Second, our query string was based on the terms “Pill dispenser” and “Medication dispenser,” following the idea of the survey [12]. While we believe that these terms provide a very good coverage of the topic we aimed to address, we cannot exclude that in some other relevant papers, further and possibly more specific terms were used.

Third, our overarching research question only considered literature work; thus, we did examine only indirectly the existing commercial solutions available on the market, whose evaluation is reported in some of the selected papers (see Section 4.1.3). While other surveys on mobile health apps [73] have been successfully conducted resorting to app descriptions available online, in our case, analyzing from human-centered perspective commercial solutions not described in scientific publications would have required specific user studies, which were beyond the limit of the present paper. Surveys of mobile apps like the ones reported in [11, 73] are complementary to our work.

Fourth, the focus of our review was investigating the issues and challenges that could emerge from a human-centered perspective, by paying attention to the most interesting socio-technical aspects related to the development and deployment of medication dispenser technology. Other aspects like for instance the impact on therapy adherence of medication dispensers were out of the scope of our analysis and can be found in other literature reviews as indicated in Section 2. One of the possible outcomes of a systematic review is defining a taxonomy for a given research field (e.g., [11, 73,74,75]) which can be built from the findings in the reviewed papers following a suitable methodology, like the one proposed in [76]. Producing a taxonomy was not a goal of our work, which is focused on analyzing the human-centered perspective in the variety of proposed approaches to pill and medication dispensers.

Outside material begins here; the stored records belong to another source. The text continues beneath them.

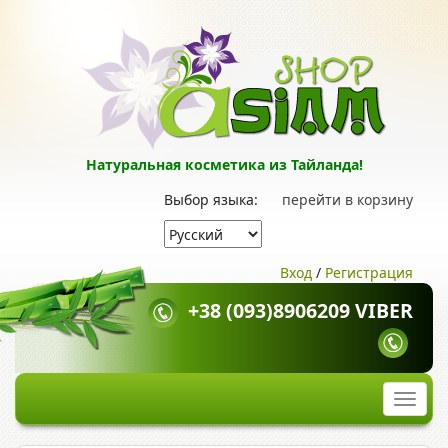
Натуральная косметика из Тайланда!
Выбор языка:
перейти в корзину
Вход
/
Регистрация
+38 (093)8906209 VIBER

In particular, the requirement that the taxonomy considers characteristics that are common across all the articles [76] makes impractical the creation of a significant taxonomy in the context we considered, given the diversity of the surveyed papers. To address the difficulties arising from the requirement mentioned above, in [11], a comprehensive framework is proposed. In the same spirit, we provided a synthetic overview of our findings in Fig. 3.

6 Conclusion

This paper presented a systematic review on pill and medication dispensers from a human-centered perspective. To this purpose, 426 papers indexed in Scopus and PubMed have been scrutinized, finding 56 papers relevant for our overarching research question. These papers have been analyzed considering the stage of development of the proposed solution, the developed software and hardware technology, the type of user interaction provided by the solution, and the type of involvement of different stakeholders in the use and management of the proposed solution.

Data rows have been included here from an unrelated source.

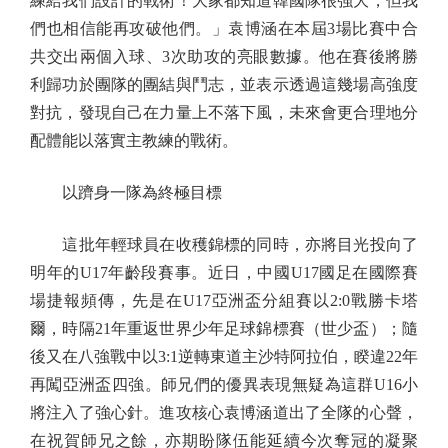
練給我們設計的戰術！大家都知道韓國隊很強大，但我
們也相信能再攻破他們。」袁博涵在本屆3場比賽中合
共交出兩個入球、3次助攻的亮眼數據。他在賽後將勝
利歸功於團隊的團結與鬥志，並表示透過這幾場高強度
對抗，發現自己在力量上不落下風，未來會更合理地分
配體能以落實主教練的戰術。
以躋身一隊為終極目標
這批年輕球員在收穫錦標的同時，亦將目光投向了
明年的U17年齡段賽事。近日，中國U17國足在國際賽
場捷報頻傳，先是在U17亞洲盃分組賽以2:0戰勝卡塔
爾，時隔21年重返世界少年足球錦標賽（世少盃）；隨
後又在八強戰中以3:1逆轉東道主沙特阿拉伯，睽違22年
再闖亞洲盃四強。師兄們的優異表現無疑為這群U16小
將注入了強心針。進攻核心袁博涵道出了全隊的心聲，
在祝賀師兄之餘，亦期盼隊伍能延續今次奪冠的凝聚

Table 10 The description and position in this paper of the PRISMA items considered in the study are provided

The findings show the existence of several gaps in the design, development, and deployment of comprehensive healthcare solutions that involve the use of pill and medication dispensers. The most important open issues and challenges have been derived from the analysis, highlighting how they concern solution scalability, system integration, authentication and security, dependability and safety, user experience, and personalization. As a final contribution of the review, two general indications for future work have been envisaged, suggesting the need for further research on design approaches to developing socio-technical solutions that may foster medication adherence in a broader sense, thus providing more comprehensive solutions for the improvement of patient health.